Le baromètre confirme cette crainte. Si l’étude note un recul sensible du sentiment de déclin économique qui s’exprimait dans la plupart des territoires en décembre 2018, elle confirme la fragilité économique des zones rurales et des petites agglomérations : 

  • c’est dans les villes "moyennes" que la recherche d’emploi apparaît la plus difficile : 45 % des sondés dans les communes de 20 000 à 100 000 habitants déclarent être à la recherche d’un emploi (contre 38 % dans l’agglomération parisienne et 39 % dans les communes de 100 000 habitants et plus) ;
  • dans les zones rurales, une vision de la création d’entreprises particulièrement terne confirme l’absence de dynamisme économique : seuls 18 % des habitants de ces zones estiment qu’il y a de plus en plus d’entreprises qui se créent, contre 26 % dans les villes de 20 000 à 100 000 habitants et 31 % dans les grandes agglomérations ;
  • c’est également dans les zones rurales que la situation des commerces est la plus préoccupante : 18 % des sondés y estiment que les commerces qui ferment sont repris et rouvrent rapidement, contre 39 % dans l’agglomération parisienne et une moyenne nationale de 28 %.

Paradoxalement, cette relative fragilité économique est contrebalancée par un réel attrait des citoyens pour ces espaces. Le sentiment du territoire "qui va bien" est d’ailleurs plus fort dans les communes rurales (69 %) et villes moyennes (68 %) que dans villes de plus de 100 000 habitants (64 %) ou dans l’agglomération parisienne (61 %). C’est dans les zones rurales et les petites agglomérations de moins de 20 000 habitants qu’on retrouve la plus grande part d’habitants venus s’y installer par choix de cœur, sans lien avec la profession ou le lieu de naissance (30 %). 

Le Baromètre des Territoires confirme donc l’importance d’une action résolue en direction des territoires ruraux au service d’une croissance économique territoriale pérenne. 

En outre, c’est dans ces territoires que l’envie de déménager est la plus faible : elle ne concerne "que" 14 % des interrogés des communes rurales, soit bien moins que la moyenne nationale (19 %) et que dans les agglomérations (21 %) ou dans l’agglomération parisienne (29 %). 

Les origines de cet exode, ou de cette soif d’exode, sont multiples, mais d’abord liées au cadre de vie (51 % des citations). Cette motivation devance largement la mention des services publics (17 %), des transports en commun (12 %) ou d’internet (7 %). Et ce, alors même que seulement 45 % des sondés habitant en zones rurales bénéficieraient aujourd’hui d’un accès internet de bonne qualité.

════════

Exercices proposés -
(a) Indiquez si chaque affirmation s’accorde avec le texte sur le Baromètre des Territoires, en répondant par oui ou par non et en citant mot pour mot les termes du texte qui tranchent.
(i) Dans les communes de 20 000 à 100 000 habitants, 45 % des sondés déclarent chercher un emploi.
(ii) L’envie de déménager est plus forte dans les communes rurales qu’ailleurs.
(iii) Le cadre de vie est moins souvent cité que les services publics parmi les origines de l’envie de partir.
(b) Recopiez le passage du texte sur le Baromètre des Territoires compris entre « Les origines de » et « de bonne qualité. », ces mots inclus.
Les entrées ci-après ne jouent aucun rôle dans ce travail sur le texte.

Extraits de données -
════════

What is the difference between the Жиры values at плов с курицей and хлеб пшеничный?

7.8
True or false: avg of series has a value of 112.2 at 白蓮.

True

════════

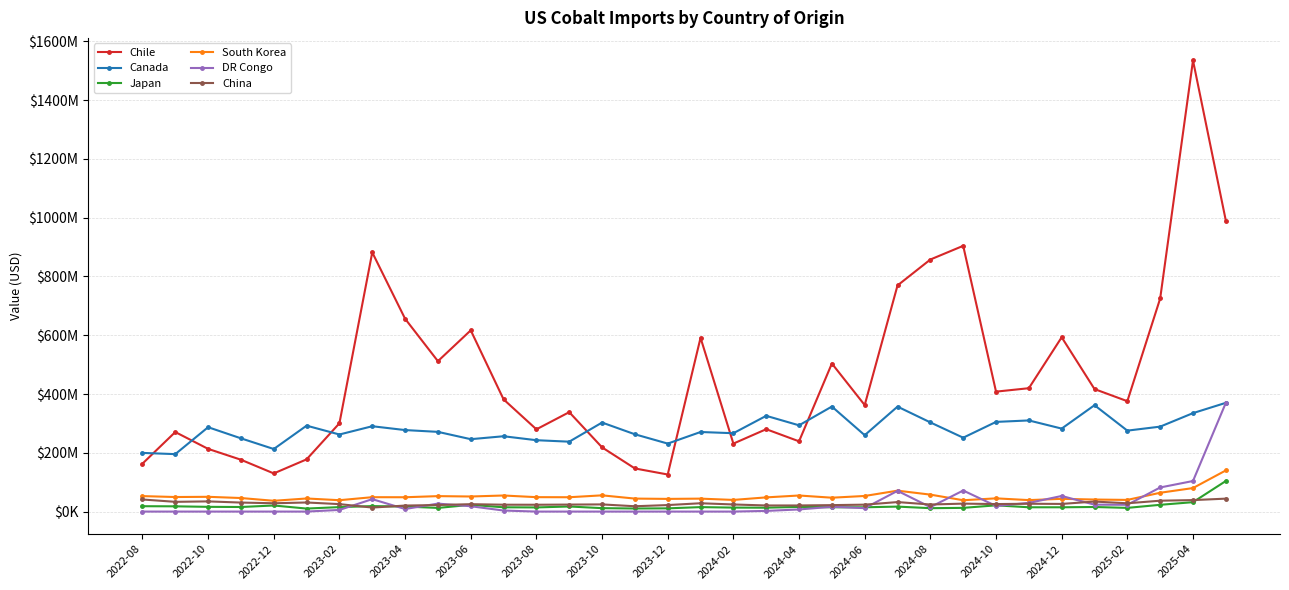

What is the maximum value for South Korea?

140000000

════════

Corrigés -
(a)
(i) Oui : « 45 % des sondés dans les communes de 20 000 à 100 000 habitants déclarent être à la recherche d’un emploi ».
(ii) Non : « c’est dans ces territoires que l’envie de déménager est la plus faible ».
(iii) Non : « Cette motivation devance largement la mention des services publics (17 %) ».

(b)
Les origines de cet exode, ou de cette soif d’exode, sont multiples, mais d’abord liées au cadre de vie (51 % des citations). Cette motivation devance largement la mention des services publics (17 %), des transports en commun (12 %) ou d’internet (7 %). Et ce, alors même que seulement 45 % des sondés habitant en zones rurales bénéficieraient aujourd’hui d’un accès internet de bonne qualité.